▸ **Textauszug**

○ ○ ○ ○

Ringhort und Volkherz sind ihm
andere Namen für diese ersehnte Menschengemeinschaft, auch Urbund oder Bund der Lebendigsten. Man spürt in diesen Formulierungen noch die
geistige Nähe zu Landauer - zugleich aber die Überschreitung von dessen
bürgerlichen Grenzen. Von Banditen des
Weltbummelbunds, auf sich selbst bezogen, hätte Landauer mit Sicherheit nie
gesprochen. Eben diese „Banditen“ galt es abzuwehren. Der Stromer dagegen kann einen Stromerbund fordern, kann von sich und seinen Freunden als
einer Bande urbändiger
Burschen sprechen, und er wird, als Whitman-, Laotse- und Indienverehrer
das zunächst noch landauerisch gestimmte Volkreich gar bald erweitern zum Menschenhort, Menschenreich, Erdsternreich.
Das Wort "Gemeinschaft" allerdings verwendet er nicht, oder
jedenfalls höchst selten. Warum wohl? Wenn er es denn verwendet, dann in einem
kritischen Sinn:
"Gemeinschaft - Gemeinheit" - spürst du
den Geist ... ?
In
allen Vergemeinschaftungen organisatorischer Art fürchtet er - und darin geht
er einig mit Otto Groß - die Gefahr der Unterdrückung, Verbiegung,
Vergewaltigung der Individualität. Darum:
Von
den zahmlahmen Vereinchen,
Bündchen, Partein -
zu urlebendigen Banden der Freundschaft -
donnerdrein!
Dieses
Misstrauen gegen alles nur äußerliche Sichverbinden
spricht auch aus Hesses Demian, der ein dichterisches
Nachbild von Gräser ist:
"Was jetzt an Gemeinsamkeit da ist, ist
nur Herdenbildung. Die Menschen fliehen zueinander, weil sie voreinander Angst
haben - ... Und warum haben Sie Angst? ... Sie haben Angst, weil sie sich nie
zu sich selber bekannt haben. (GW V, 134) - Überall Gemeinsamkeit, überall
Zusammenhocken, überall Abladen des Schicksals und Flucht in warme Herdennähe!
(V, 131)

○ ○ ○ ○

▸ **Rohdaten**
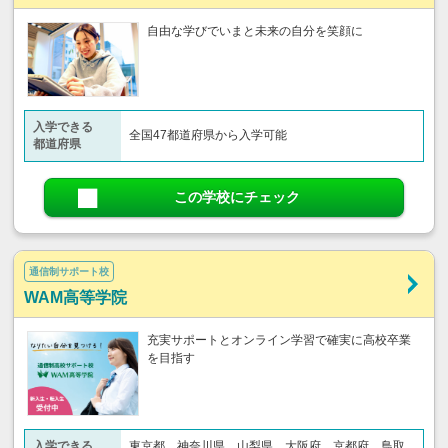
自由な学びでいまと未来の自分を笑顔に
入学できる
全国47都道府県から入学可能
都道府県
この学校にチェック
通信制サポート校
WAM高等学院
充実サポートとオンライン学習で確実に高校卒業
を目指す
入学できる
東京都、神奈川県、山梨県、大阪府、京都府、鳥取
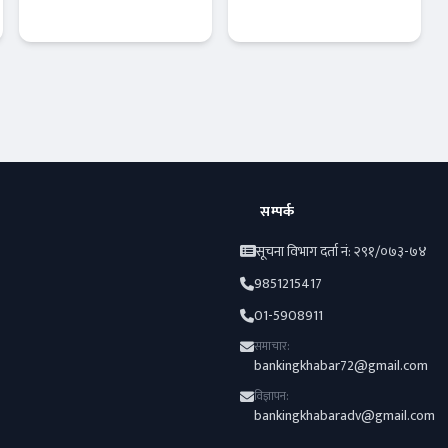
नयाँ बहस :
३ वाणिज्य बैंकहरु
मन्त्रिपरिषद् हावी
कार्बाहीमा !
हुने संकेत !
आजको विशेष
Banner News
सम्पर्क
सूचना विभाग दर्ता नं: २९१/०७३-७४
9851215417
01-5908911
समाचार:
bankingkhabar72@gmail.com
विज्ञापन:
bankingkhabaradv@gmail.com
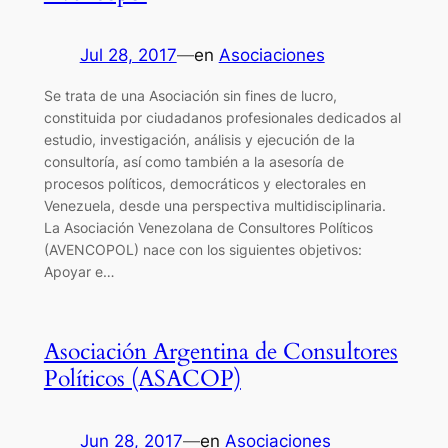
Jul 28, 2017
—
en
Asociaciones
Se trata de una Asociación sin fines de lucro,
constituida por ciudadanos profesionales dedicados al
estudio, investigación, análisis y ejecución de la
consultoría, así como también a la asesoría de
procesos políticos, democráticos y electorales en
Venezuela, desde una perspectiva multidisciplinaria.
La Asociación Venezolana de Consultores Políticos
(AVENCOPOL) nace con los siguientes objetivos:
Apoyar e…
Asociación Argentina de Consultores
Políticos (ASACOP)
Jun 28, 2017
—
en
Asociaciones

○ ○ ○ ○

▸ **Aufgabe 1**
Übersetze den Satz „Eben diese ‚Banditen‘ galt es abzuwehren.“ aus dem Textauszug ins Englische.
▸ **Aufgabe 2**
Schreibe aus der Auflistung die Zeilen vom Anfang bis einschließlich der Zeile mit „東京都、神奈川県、山梨県、大阪府、京都府、鳥取“ wortgetreu ab und lass die Bilder dabei weg.
Der Textauszug und die Auflistung haben nichts miteinander zu tun.

▸ **Ausgabe 1**
It was precisely these "bandits" that had to be fended off.

▸ **Ausgabe 2**
自由な学びでいまと未来の自分を笑顔に
入学できる
全国47都道府県から入学可能
都道府県
この学校にチェック
通信制サポート校
WAM高等学院
充実サポートとオンライン学習で確実に高校卒業
を目指す
入学できる
東京都、神奈川県、山梨県、大阪府、京都府、鳥取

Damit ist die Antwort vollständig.